Como é que conheceu o seu marido?
O meu marido era de Perosinho e quando veio para os Carvalhos nós começamos a namorar. Depois, foi para a tropa, onde esteve dois anos, e quando ele regressou nós casamos e seguimos a nossa vida aqui. Na altura, os Carvalhos eram o centro desta zona do concelho e era um centro muito bonito. Nós tivemos três filhos, infelizmente atualmente só tenho dois vivos, e tenho sete netos e oito bisnetos. Tenho 100 anos, mas estou feliz.
Que sonhos tinha quando era jovem?
Na altura, trabalhávamos tanto, que nem pensávamos nos sonhos, mas era feliz, o que era mais importante.
Qual foi o momento mais marcante da sua vida?
Foi quando o meu marido faleceu, há 38 anos. Eu diria que foi o pior momento para mim e ainda hoje é, mas tudo vai passando. Tudo tem de ser um fim, mas eu fui muito feliz. Foi o homem da minha vida. Posso dizer que tive sorte no meu casamento, mas, infelizmente, não durou muitos anos, porque o meu marido teve uma doença muito grave, cancro, mas naquela altura foi mesmo muito difícil, porque a medicina não estava tão evoluída. Se fosse hoje, talvez fosse melhor, mas naquele tempo foi realmente difícil. Depois da morte do meu marido, eu vivi bem, graças a Deus, porque os meus filhos acompanharam-me sempre e sempre fui feliz com eles.
Ao longo de cem anos de vida, viveu tempos de guerra e paz. Como descreve os momentos vivenciados em grandes acontecimentos históricos?

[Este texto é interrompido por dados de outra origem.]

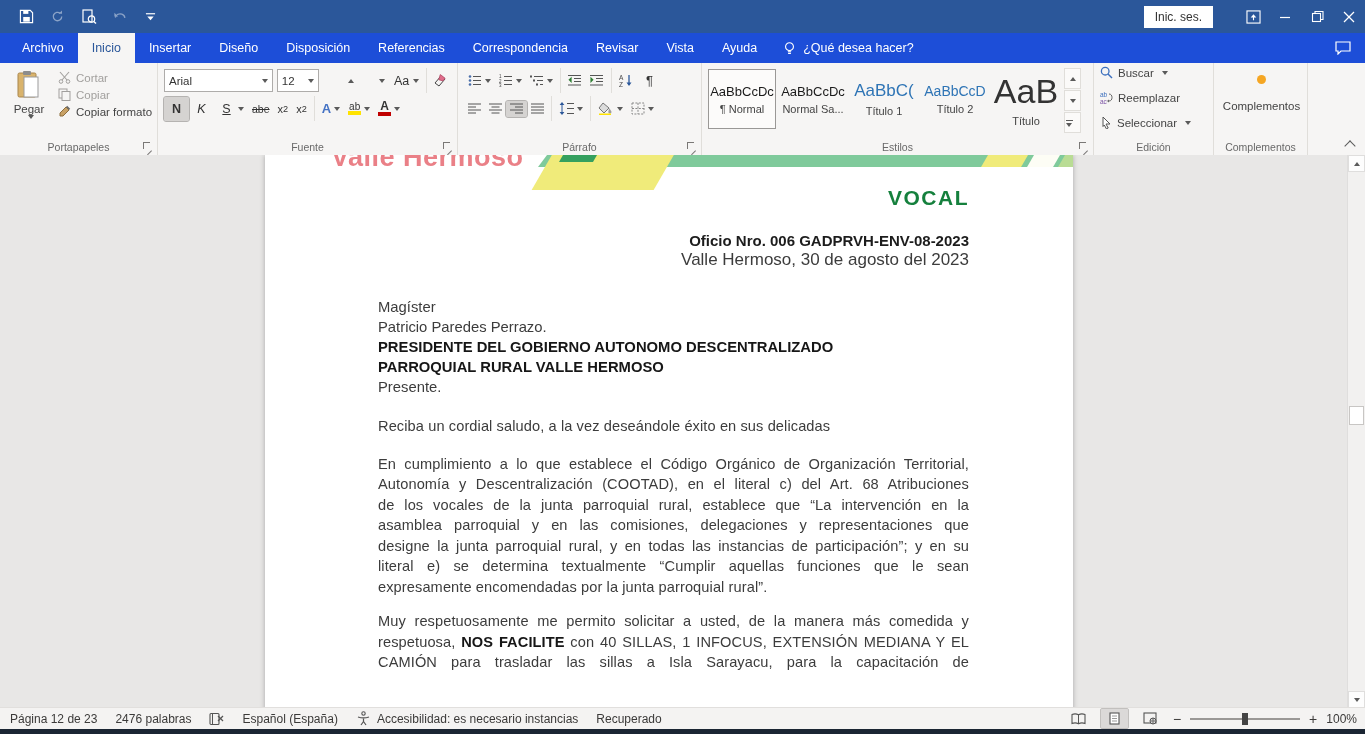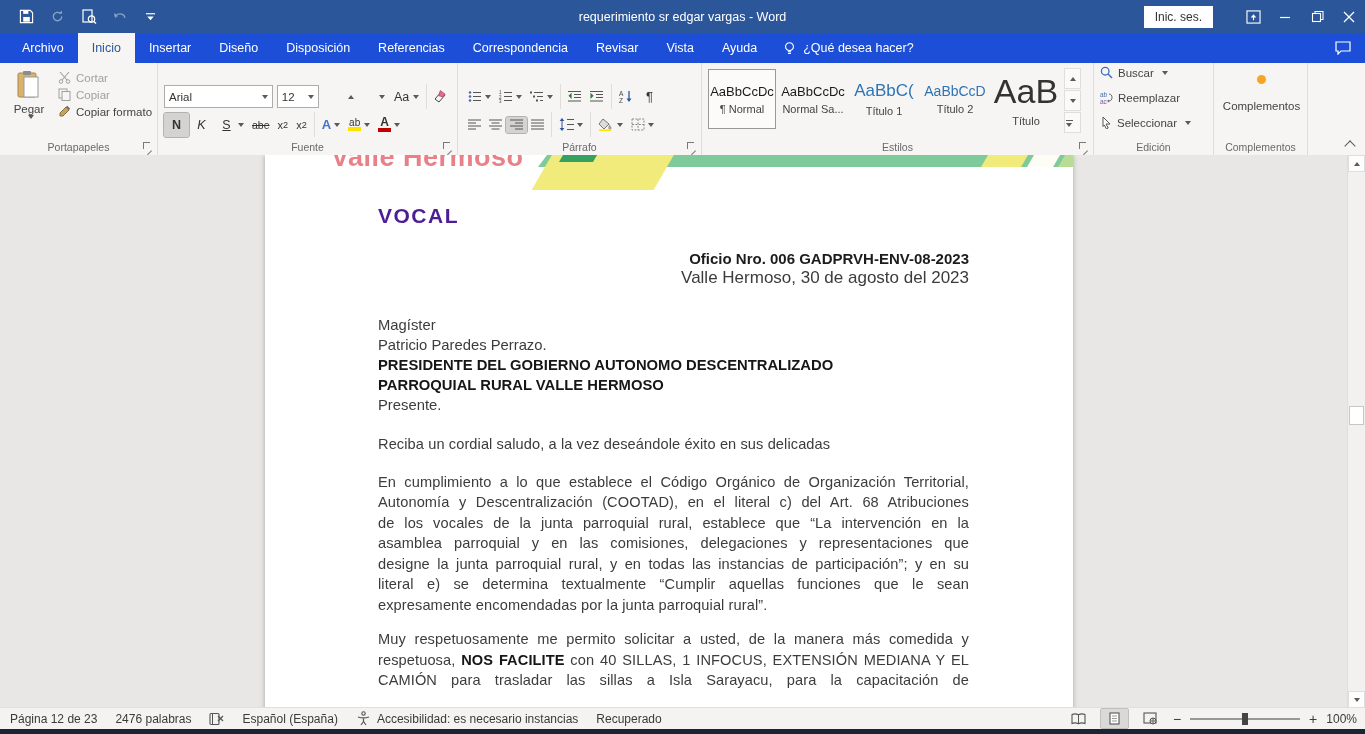--- a/index.html
+++ b/index.html
@@ -32,21 +32,21 @@
           border-bottom:1px solid #d3d1cf;display:flex;font-size:11.5px;color:#444;}
   .rgroup{position:relative;height:100%;border-right:1px solid #e0deda;box-sizing:border-box;padding:5px 4px 18px 6px;}
   .glabel{position:absolute;bottom:2px;left:0;right:0;text-align:center;font-size:10.5px;color:#696969;}
   .dl{position:absolute;bottom:4px;right:5px;width:9px;height:9px;}
   .dl::before{content:"";position:absolute;left:0;top:0;width:6px;height:6px;
               border-left:1px solid #7a7876;border-top:1px solid #7a7876;}
   .dl::after{content:"";position:absolute;right:0;bottom:0;width:6px;height:1px;background:#7a7876;
              transform:rotate(-45deg);transform-origin:right bottom;}
   .caret{width:0;height:0;border-left:3px solid transparent;border-right:3px solid transparent;
          border-top:4px solid #5a5a5a;display:inline-block;margin-left:3px;}
-  .rrow{display:flex;align-items:center;height:25px;margin-top:16px;}
+  .rrow{display:flex;align-items:center;height:25px;}
   .rbtn{display:flex;align-items:center;justify-content:center;padding:2px 4px;border-radius:2px;}
   .rbtn.active{background:#d5d3d1;outline:1px solid #b5b3b1;}
   .sep-v{width:1px;background:#e0deda;align-self:stretch;margin:0 3px;}
 
   
   .g-clip{width:158px;display:flex;}
   .paste-btn{width:46px;display:flex;flex-direction:column;align-items:center;padding-top:2px;}
   .paste-btn .lbl{margin-top:3px;}
   .clip-rows{display:flex;flex-direction:column;justify-content:flex-start;gap:4px;margin-left:6px;padding-top:3px;}
   .clip-item{display:flex;align-items:center;gap:5px;white-space:nowrap;}
@@ -98,21 +98,21 @@
   .hbar{position:absolute;top:0;left:273px;right:0;height:12px;background:#7fca9b;
         clip-path:polygon(9px 0,100% 0,100% 100%,0 100%);z-index:1;}
   .skew{transform:skewX(-30deg);transform-origin:0 0;position:absolute;}
   .hyellow{top:-2px;left:288px;width:122px;height:37px;background:#f0eb7a;z-index:2;}
   .hdark{top:0;left:298px;width:34px;height:7px;background:#35a05f;z-index:3;}
   .hy2{top:0;left:723px;width:40px;height:12px;background:#f0eb7a;z-index:3;}
   .hw2{top:0;left:769px;width:26px;height:12px;background:#fdfdf5;z-index:3;}
   .hg2{top:0;left:800px;width:32px;height:12px;background:#b9dc94;z-index:3;}
 
   .content{position:absolute;left:113px;width:591px;top:0;color:#3c3c3c;}
-  .vocal{margin-top:49px;font-size:21px;font-weight:bold;color:#4c1d95;letter-spacing:1.5px;}
+  .vocal{margin-top:31px;text-align:right;font-size:21px;font-weight:bold;color:#15803d;letter-spacing:1.5px;}
   .oficio{margin-top:22px;text-align:right;font-weight:bold;font-size:15px;color:#1c1c1c;}
   .dateline{margin-top:1px;text-align:right;font-size:17px;}
   .recipient{margin-top:27px;font-size:14.8px;line-height:20px;}
   .para{font-size:14.6px;line-height:20.5px;letter-spacing:.1px;}
   .p1{margin-top:19px;} .p2{margin-top:17px;} .p3{margin-top:14px;}
   .justify .tl{text-align:justify;text-align-last:justify;}
   .justify .tl:last-child{text-align-last:left;}
   .justify.open-end .tl:last-child{text-align-last:justify;}
   .b{font-weight:bold;color:#161616;}
 
@@ -139,21 +139,20 @@
   
   .hl-ab{font-size:10px;line-height:9px;border-bottom:4px solid #ffe300;padding:0 1px;color:#333;}
   .fc-a{font-size:12px;font-weight:bold;line-height:11px;border-bottom:4px solid #c00000;padding:0 2px;color:#333;}
   .fx-a{color:#4472c4;font-weight:bold;font-size:13px;}
   .subsup{font-size:11px;color:#333;}
 </style>
 </head>
 <body>
 
 <div class="titlebar">
-  <div class="title-text">requerimiento sr edgar vargas  -  Word</div>
   <div class="qat">
     <span class="qbtn">
       <svg width="15" height="15" viewBox="0 0 16 16">
           <path d="M1.5 1.5h10.5l2.5 2.5v10.5H1.5z" fill="none" stroke="#fff" stroke-width="1.2"></path>
           <rect x="4.5" y="8.5" width="7" height="5" fill="#fff"></rect>
           <rect x="4.5" y="1.8" width="5.5" height="3.4" fill="#fff"></rect>
         </svg>
     </span>
     <span class="qbtn dim">
       <svg width="15" height="15" viewBox="0 0 16 16">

Com trabalho e com esforço, nós fomos superando todas as dificuldades e fomos vivendo.
Já visitou muitos países. Fale-me sobre as suas viagens.
O primeiro país foi o Brasil, juntamente com o meu marido. Ele já estava doente, mas ainda me acompanhou, porque tínhamos lá família. Depois dele falecer estive dois anos sem sair, mas mais tarde como havia um padre do Seminário dos Carvalhos, que fazia passeios, nos quais participavam várias pessoas amigas, acabei por ceder e fui à Terra Santa, fui ao Egipto, a Itália, à Grécia, à Turquia e a Marrocos. Nós passeávamos bastante, até que o padre teve um acidente, quando regressava de Fátima, e faleceu. Eu gostava muito de visitar os monumentos e de conviver, pois ajudava a esquecer um pouco a minha tristeza.
Qual é o segredo para viver cem anos com saúde e alegria, apesar das fatalidades da vida?
Não sei explicar, porque se estou assim a Deus o devo.
Quais são os desejos para o futuro da sua família?
Muita felicidade.
Que mensagem gostaria de deixar aos nossos leitores?
Eu desejo muita felicidade, paz e saúde.